> [EXERCISE BRIEF]
Repeat the lines below exactly as written, please, from the line with "root of tail: (58, 503)" to the line with "left back paw: (1004, 1012)", both lines included, and no others.

□ □ □

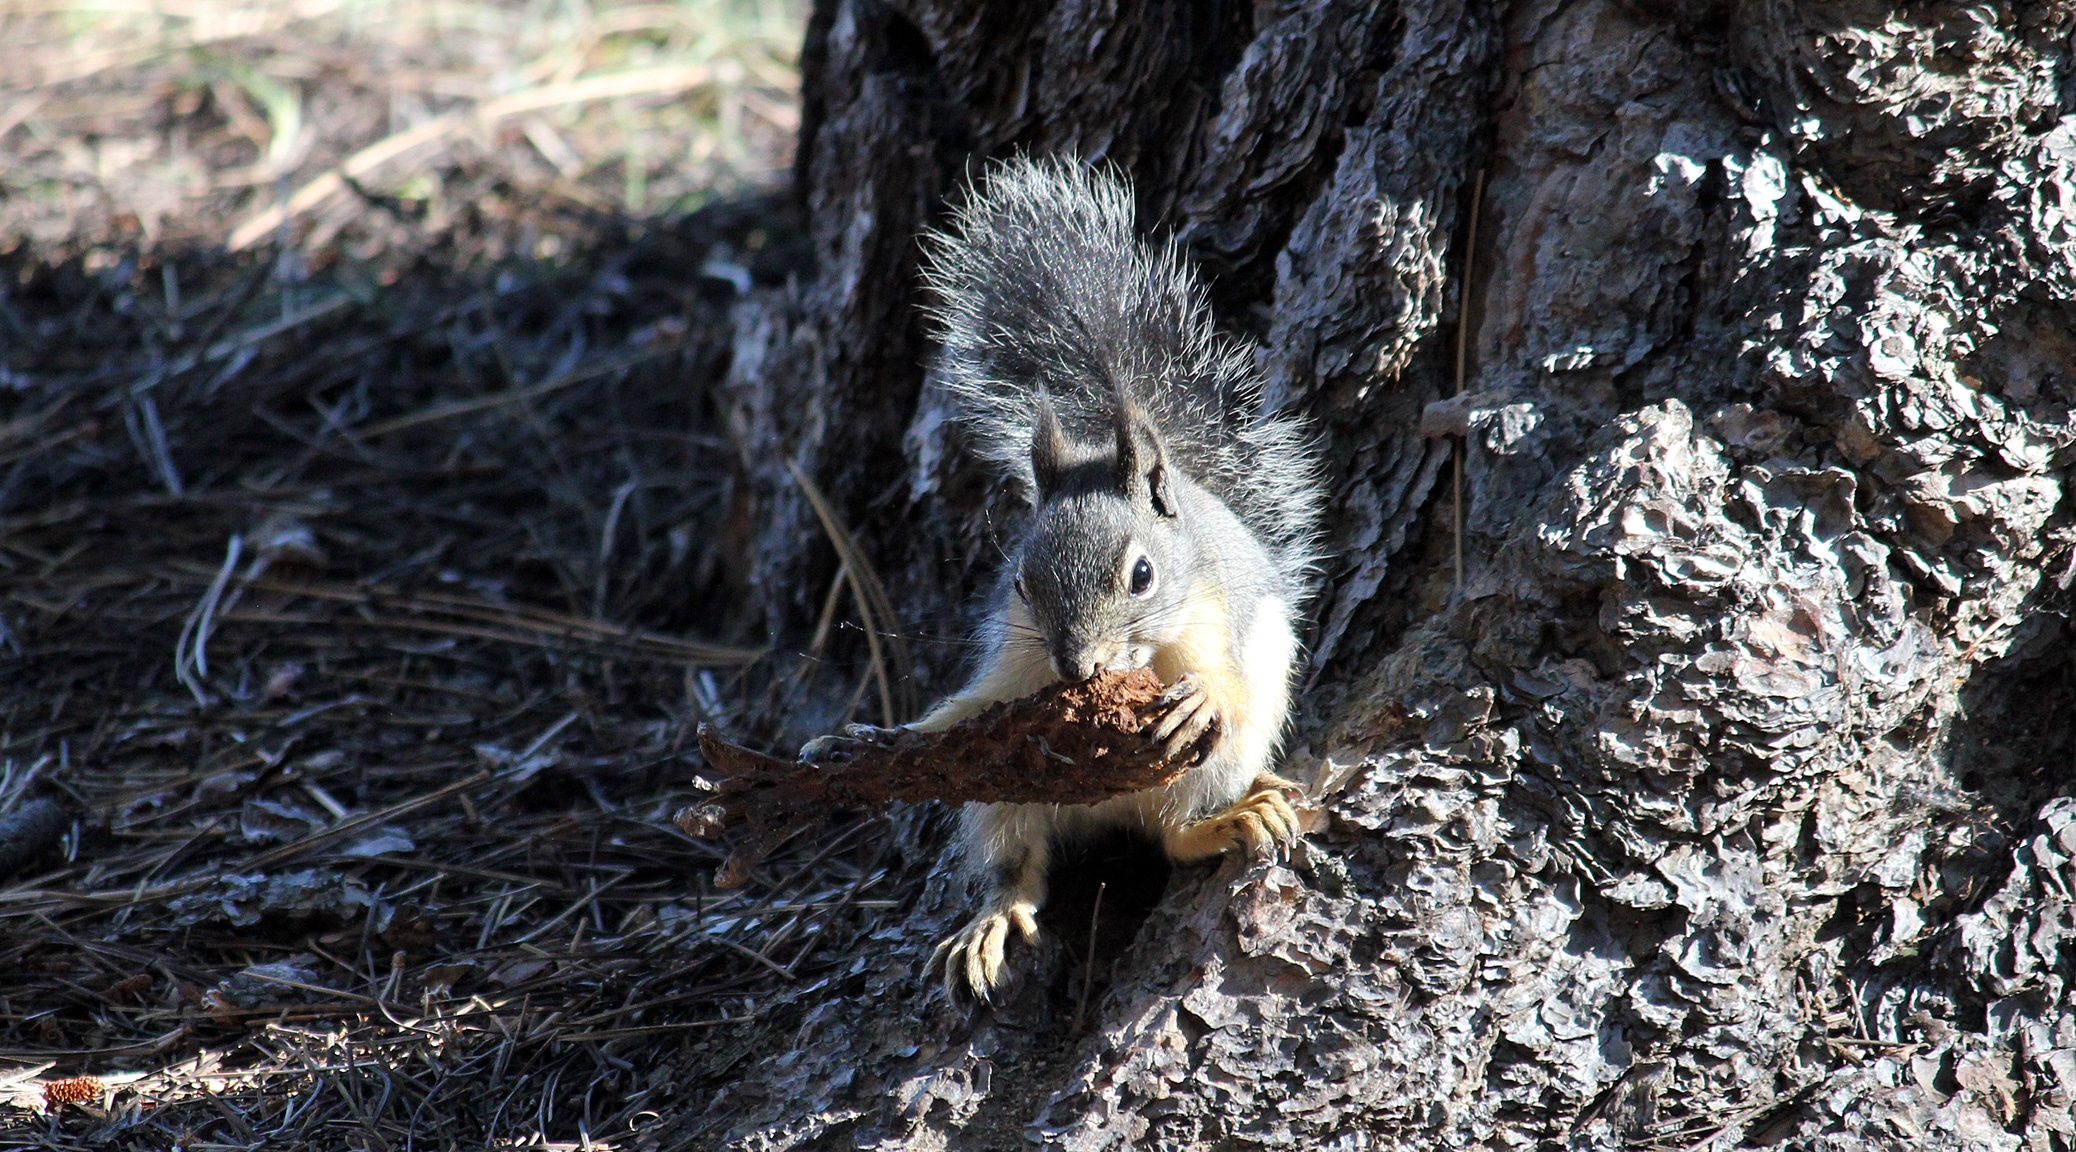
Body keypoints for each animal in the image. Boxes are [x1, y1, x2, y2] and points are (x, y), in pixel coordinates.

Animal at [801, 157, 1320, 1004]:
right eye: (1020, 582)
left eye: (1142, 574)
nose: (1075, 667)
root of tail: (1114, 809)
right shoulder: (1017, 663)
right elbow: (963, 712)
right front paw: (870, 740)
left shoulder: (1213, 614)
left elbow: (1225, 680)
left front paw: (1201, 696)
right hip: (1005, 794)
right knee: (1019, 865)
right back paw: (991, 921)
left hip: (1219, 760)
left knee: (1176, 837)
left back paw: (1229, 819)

□ □ □

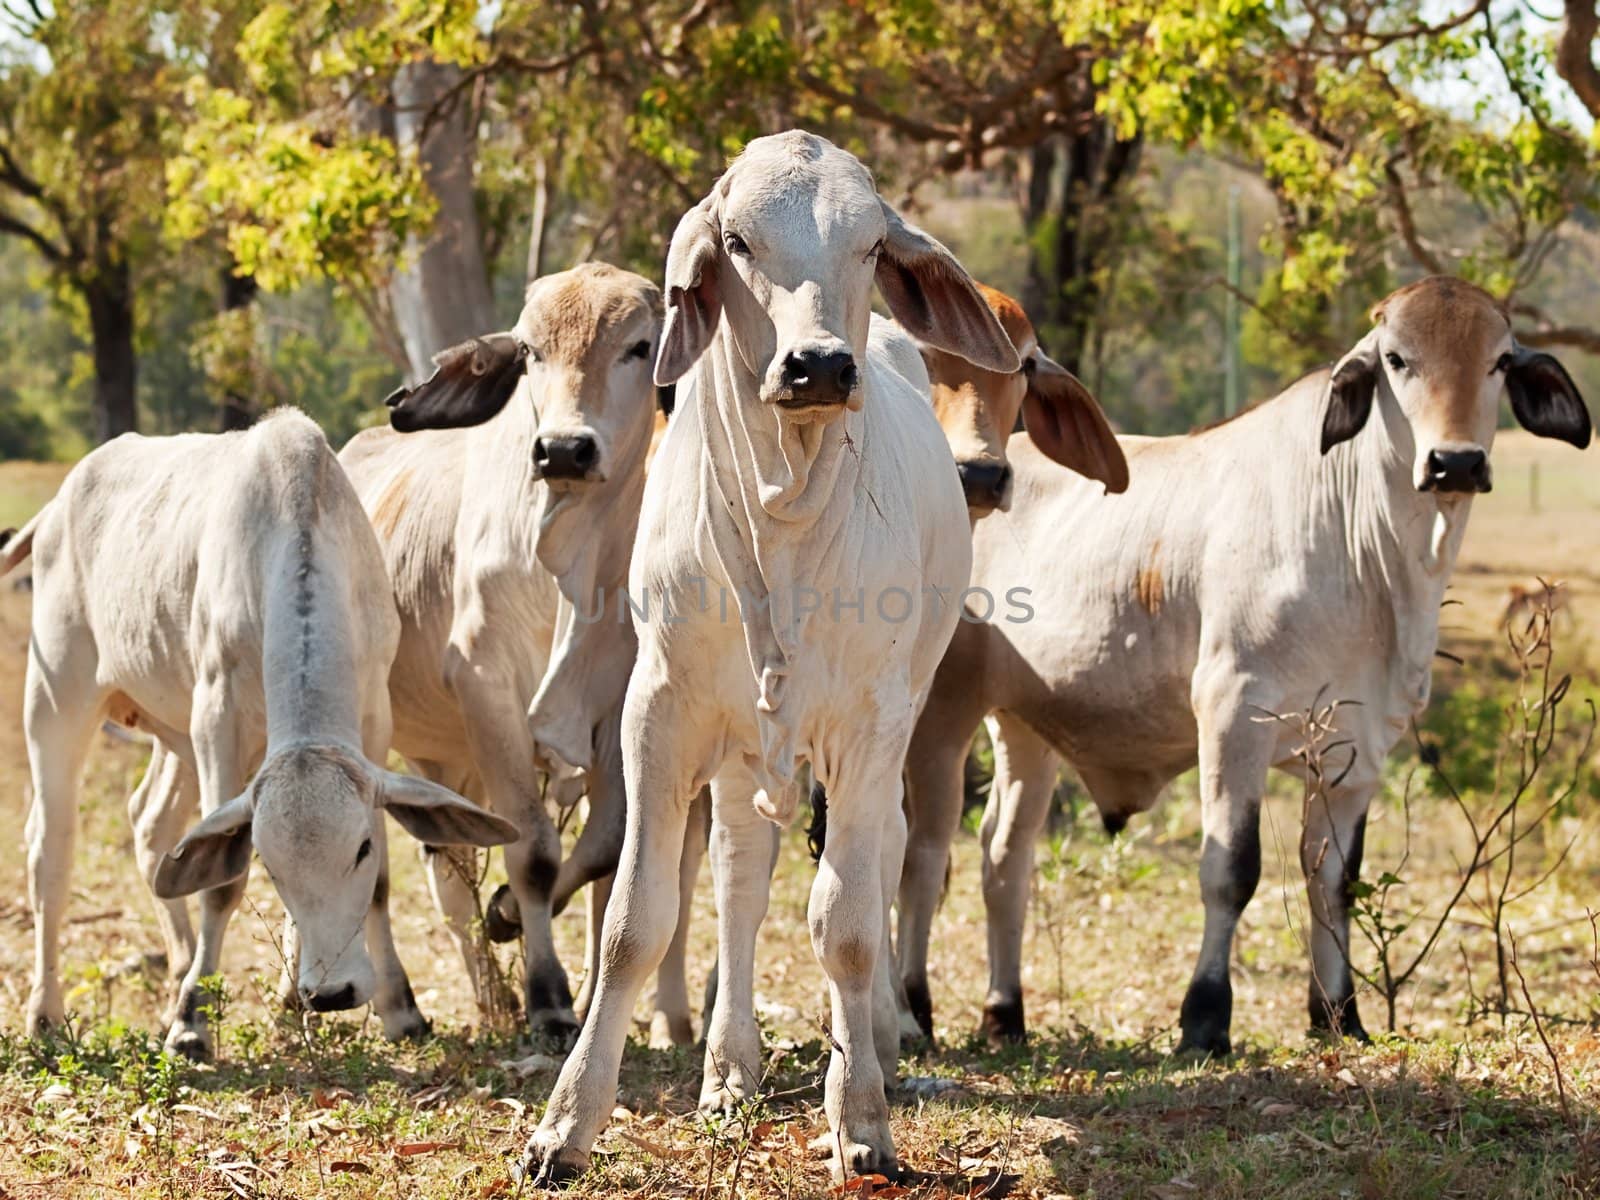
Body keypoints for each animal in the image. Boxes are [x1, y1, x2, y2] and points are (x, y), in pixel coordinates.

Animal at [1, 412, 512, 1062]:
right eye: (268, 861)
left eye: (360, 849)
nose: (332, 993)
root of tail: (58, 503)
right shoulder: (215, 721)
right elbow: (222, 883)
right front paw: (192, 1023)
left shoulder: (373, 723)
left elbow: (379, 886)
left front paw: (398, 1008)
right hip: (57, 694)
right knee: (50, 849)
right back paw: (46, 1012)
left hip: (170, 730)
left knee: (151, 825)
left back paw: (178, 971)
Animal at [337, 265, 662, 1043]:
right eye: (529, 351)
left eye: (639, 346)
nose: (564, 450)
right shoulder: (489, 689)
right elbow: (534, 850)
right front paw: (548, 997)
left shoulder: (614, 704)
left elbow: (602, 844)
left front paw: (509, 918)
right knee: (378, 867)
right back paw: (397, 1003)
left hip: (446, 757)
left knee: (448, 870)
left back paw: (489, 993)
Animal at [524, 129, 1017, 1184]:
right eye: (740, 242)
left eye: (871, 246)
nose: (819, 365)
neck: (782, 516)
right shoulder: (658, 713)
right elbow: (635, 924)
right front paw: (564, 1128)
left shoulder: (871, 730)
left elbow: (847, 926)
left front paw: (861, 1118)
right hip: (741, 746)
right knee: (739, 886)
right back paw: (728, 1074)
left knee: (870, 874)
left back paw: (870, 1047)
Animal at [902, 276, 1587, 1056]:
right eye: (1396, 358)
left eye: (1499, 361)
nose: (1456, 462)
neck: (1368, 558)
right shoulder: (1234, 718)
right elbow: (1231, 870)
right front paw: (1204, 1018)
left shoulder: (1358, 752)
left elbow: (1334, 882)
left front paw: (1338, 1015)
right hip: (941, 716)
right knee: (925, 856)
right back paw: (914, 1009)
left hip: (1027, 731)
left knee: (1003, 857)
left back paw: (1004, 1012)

□ □ □

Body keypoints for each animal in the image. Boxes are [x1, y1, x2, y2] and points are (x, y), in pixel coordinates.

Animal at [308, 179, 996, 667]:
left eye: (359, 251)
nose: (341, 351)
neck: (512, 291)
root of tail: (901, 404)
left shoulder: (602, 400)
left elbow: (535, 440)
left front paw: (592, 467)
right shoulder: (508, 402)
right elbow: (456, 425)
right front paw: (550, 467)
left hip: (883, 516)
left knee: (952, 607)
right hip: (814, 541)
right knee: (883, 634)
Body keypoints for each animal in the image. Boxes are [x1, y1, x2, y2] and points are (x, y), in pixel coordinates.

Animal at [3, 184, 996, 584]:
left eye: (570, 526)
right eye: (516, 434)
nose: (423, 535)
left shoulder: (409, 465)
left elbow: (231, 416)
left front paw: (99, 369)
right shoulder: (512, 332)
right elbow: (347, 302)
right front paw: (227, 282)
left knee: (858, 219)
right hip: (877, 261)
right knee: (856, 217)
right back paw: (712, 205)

□ □ □

> [OUTPUT OF THE EXERCISE]
root of tail: (58, 503)
right shoulder: (215, 721)
right elbow: (222, 883)
right front paw: (192, 1023)
left shoulder: (373, 723)
left elbow: (379, 886)
left front paw: (398, 1008)
right hip: (57, 694)
right knee: (50, 849)
right back paw: (46, 1012)
left hip: (170, 730)
left knee: (151, 825)
left back paw: (178, 971)
Animal at [337, 265, 662, 1043]:
right eye: (529, 351)
left eye: (639, 346)
nose: (564, 450)
right shoulder: (489, 689)
right elbow: (534, 850)
right front paw: (548, 997)
left shoulder: (614, 704)
left elbow: (602, 844)
left front paw: (509, 918)
right knee: (378, 867)
right back paw: (397, 1003)
left hip: (446, 757)
left knee: (448, 870)
left back paw: (489, 993)
Animal at [524, 129, 1017, 1184]:
right eye: (740, 242)
left eye: (871, 246)
nose: (819, 365)
neck: (782, 516)
right shoulder: (658, 713)
right elbow: (635, 924)
right front paw: (564, 1128)
left shoulder: (871, 730)
left elbow: (847, 926)
left front paw: (861, 1118)
right hip: (741, 746)
right knee: (739, 886)
right back paw: (728, 1074)
left knee: (870, 874)
left back paw: (870, 1047)
Animal at [902, 276, 1587, 1056]:
right eye: (1396, 358)
left eye: (1499, 361)
nose: (1456, 462)
neck: (1368, 558)
right shoulder: (1234, 718)
right elbow: (1231, 870)
right front paw: (1204, 1018)
left shoulder: (1358, 752)
left elbow: (1334, 882)
left front paw: (1338, 1015)
right hip: (941, 716)
right knee: (925, 856)
right back paw: (914, 1009)
left hip: (1027, 731)
left knee: (1003, 857)
left back paw: (1004, 1012)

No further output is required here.